= Instruction 1 =
According to the passage on scoring with rubrics, what did the criteria for each response focus on? List every item it names.
= Instruction 2 =
Pick up the passage on scoring with rubrics after its final sentence and write what comes next.

= Passage to read =

A rubric is defined as a guide, usually 
presented as a chart, which identifies and describes 
various levels of performance on any given 
assignment. 8 Levels of performance on a 3-point 
scale have different ratings, e.g. 3= excellent, 2= 
good, 1= needs improvement. Rubrics were used in a 
study conducted by Andrade 9 using 242 eighth-grade 
subjects. Statistical significance (p. <.05) was found 
in the number of points scored by subjects from the 
first to the second essay written. The researcher felt 
that rubrics played a key role in providing helpful 
feedback to students. 

The rubric discussed below was used to 
develop the “true” score for each paper. Each 
researcher independently assessed the 4 sample 
papers using the rubrics and showed identical results. 
Their agreement, by using rubrics, was the basis for 
the “true” score for the assignment. Responses 
ranged from a high score of 5 to a low score of 1 . The 
first paper was the most accurate with three of the 
four responses earning a perfect score of 5; this paper 
earned a score of 19 of the 20 possible points. The 
second paper contained obvious flaws across all four 
of the responses; it earned a score of only 8 of the 20 
possible points. The third and fourth papers reflected 
varying degrees of accuracy and earned 12 and 15 
points respectively. Thus, the “true” scores for the 4 
sample papers was 19 for the first, 8 for the second. 

12 for the third, and 15 for the fourth paper. In 
summary, the process involved three steps. First, 
researchers established the rubrics, then created the 
four sample papers, and finally assessed the papers to 
determine the “true” score for the assignment. 

The Rubric. The criteria used to score each 
response reflected the inclusion of the four issues 
related to the lesson content. That is, the criteria 
focused on the identification of a need, a general 
solution to the need, example of a solution, and the 
required amount of the solution. Table 2 summarizes 
the five -point scoring scale developed for each 
specific need. Given a five-point scale being used 
across four responses, a score of 20 represented a 
perfect paper. 

Suppose a student responded to the need for 
fluids by identifying the need itself, solution of 
drinking fluids, and an example of drinking water 
with a quantity of four glasses. This response would 
be scored as a 5. If a student’s response indicated 


only that a person needed to drink something to 
satisfy their need for fluids, the response would be 
scored as a 3. An example of a score of 1 would 
reflect a response that suggested a person should 
drink water but neither the need for fluids or the 
solution to drink beverages were mentioned. Thus, 
the score for a paper represents the accuracy of the 
illustration and written information to describe the 
needs, solution, example and amount required for a 
healthy brain.

Items drawn from a data source
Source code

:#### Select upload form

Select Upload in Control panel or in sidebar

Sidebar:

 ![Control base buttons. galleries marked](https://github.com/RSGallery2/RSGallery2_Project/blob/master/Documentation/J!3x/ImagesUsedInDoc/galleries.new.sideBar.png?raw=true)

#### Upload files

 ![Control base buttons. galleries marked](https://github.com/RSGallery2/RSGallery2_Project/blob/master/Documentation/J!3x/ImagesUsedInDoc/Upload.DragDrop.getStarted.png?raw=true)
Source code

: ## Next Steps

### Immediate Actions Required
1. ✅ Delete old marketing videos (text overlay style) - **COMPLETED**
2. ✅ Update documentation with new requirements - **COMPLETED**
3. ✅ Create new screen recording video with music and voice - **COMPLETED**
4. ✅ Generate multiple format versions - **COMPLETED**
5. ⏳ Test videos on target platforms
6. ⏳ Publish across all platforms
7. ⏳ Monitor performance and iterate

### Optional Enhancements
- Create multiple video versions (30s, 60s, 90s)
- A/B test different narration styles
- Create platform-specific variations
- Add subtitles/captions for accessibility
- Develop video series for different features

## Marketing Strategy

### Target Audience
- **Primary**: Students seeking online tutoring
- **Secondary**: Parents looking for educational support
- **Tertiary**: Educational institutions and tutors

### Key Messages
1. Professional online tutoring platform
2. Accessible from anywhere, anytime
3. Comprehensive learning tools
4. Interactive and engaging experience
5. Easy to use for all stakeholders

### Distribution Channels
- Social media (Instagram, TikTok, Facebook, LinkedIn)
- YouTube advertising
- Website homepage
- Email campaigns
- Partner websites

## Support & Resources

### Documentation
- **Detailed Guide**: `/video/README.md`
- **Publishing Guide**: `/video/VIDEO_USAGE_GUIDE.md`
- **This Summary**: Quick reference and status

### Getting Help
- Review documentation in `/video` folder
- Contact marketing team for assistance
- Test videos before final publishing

= Response 1 =
- identification of a need
- a general solution to the need
- an example of a solution
- the required amount of the solution

= Response 2 =
Participants 

The participants were convenient sample of 
16 pre-service teachers enrolled in an undergraduate 
education methods class. They were familiarized with 
the lesson, its objectives, and the instruction provided 
to the fifth grade students. 

Procedures 

Copies of the four sample papers developed 
by the researchers were distributed to the participants 
two times. On the first occasion the only directions 
the participants received were those related to the 
total points for each response and the means by 
which they were to calculate a total score. They were 
specifically told each response was to be rated on a 
scale of 1 to 5 with the latter score representing the 
highest possible score. They were also asked to sum 
the scores across all four responses to create a total 
score that could range from 4 to 20. All four papers 
and scoring sheets were collected when the 
participants completed their work. 

After a short break, the participants were 
shown the rubric. The criteria were explained as well 
as the descriptions of each point on the scoring scale.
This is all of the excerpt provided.